The Tulip-Flame by Chloe Honum
Cleveland State University Poetry Center, 2014; 56 pp
Reviewed by Sebastian H. Paramo

 

From page one, there's a delicateness woven through Honum's first collection, The Tulip-Flame. It seems fitting then to find the recurring image of the graceful dancer occupying these pages because each poem feels a type of performance. Yet, it's not just grace that Honum puts on the page; there is a daring in the story-telling here. In “Evening News,” Honum writes. “Tonight, it crosses my mind/ how gone you are, and stars/ if stars say anything, say Otherwise.”  This collection left me startled with its agile images and its ability to find glimmers in the darkness. In a poem like “Bay” where we begin with the word “LOVE” in bold letters, the passion of longing expressed here seems unfiltered and reckless: “I want to hear you say/ as you push into my flesh, deepen my hear, like pink light/ above the ocean turning red.”

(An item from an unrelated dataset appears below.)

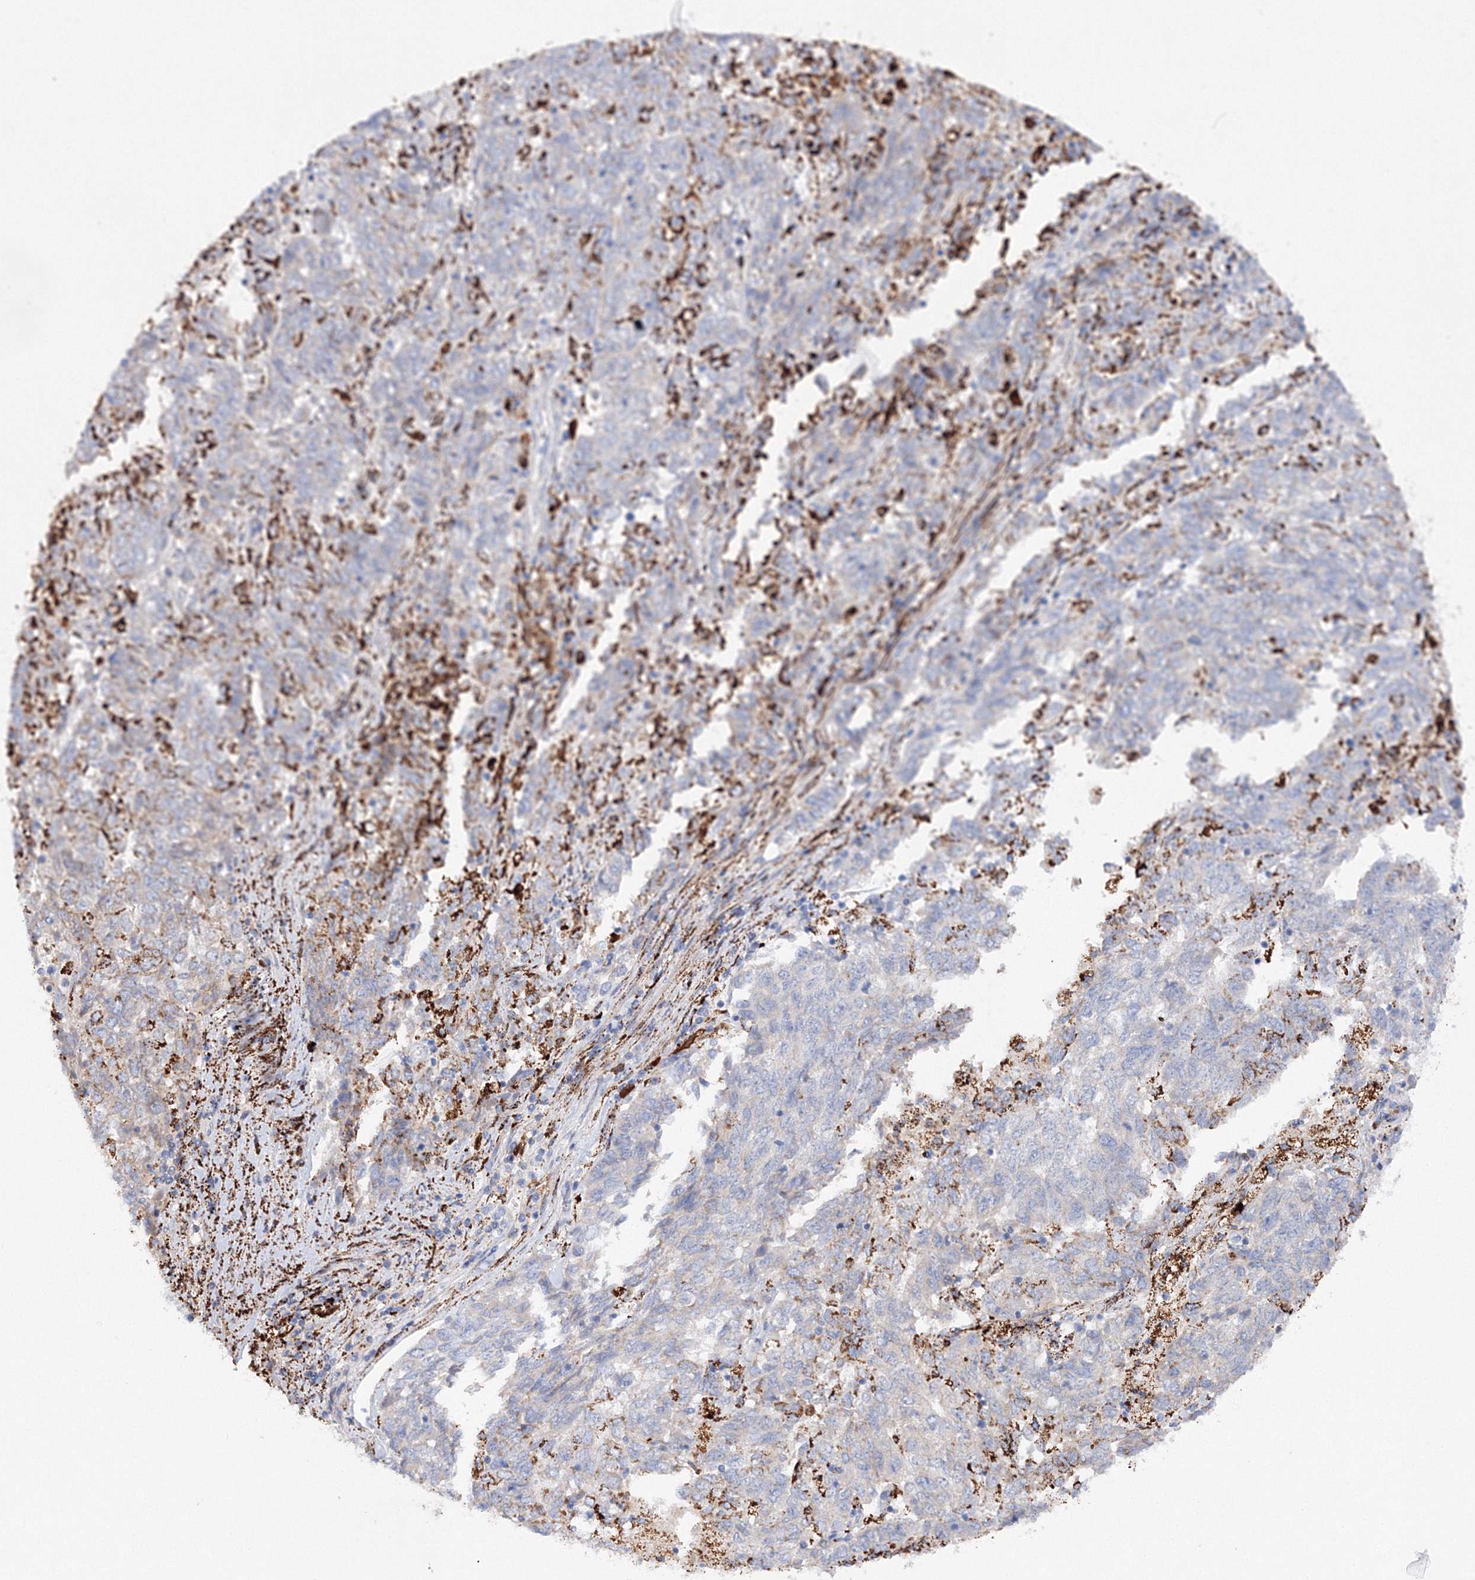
{"staining": {"intensity": "negative", "quantity": "none", "location": "none"}, "tissue": "endometrial cancer", "cell_type": "Tumor cells", "image_type": "cancer", "snomed": [{"axis": "morphology", "description": "Adenocarcinoma, NOS"}, {"axis": "topography", "description": "Endometrium"}], "caption": "High magnification brightfield microscopy of endometrial cancer stained with DAB (brown) and counterstained with hematoxylin (blue): tumor cells show no significant staining. (DAB (3,3'-diaminobenzidine) immunohistochemistry (IHC) with hematoxylin counter stain).", "gene": "MERTK", "patient": {"sex": "female", "age": 80}}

In her poem “Ballerina, Released,” Honum writes “On stage each night I shape a single story.” And indeed, in each poem, she shapes the outline of something larger than any individual poem. Every poem feels like an important thread to follow even if its destination is the shadowy rear of the stage.

Despite the darkness, the speaker in these poems guides us to look elsewhere—beyond the stars, the birds, and the dance—for refuge. By the time we reach the section “Dusk,” we've approached a sort of reconciliation with death in the “astounding flame.” I can't stop thinking about this collection's skill, its taut lines that are at once muscular and delicate.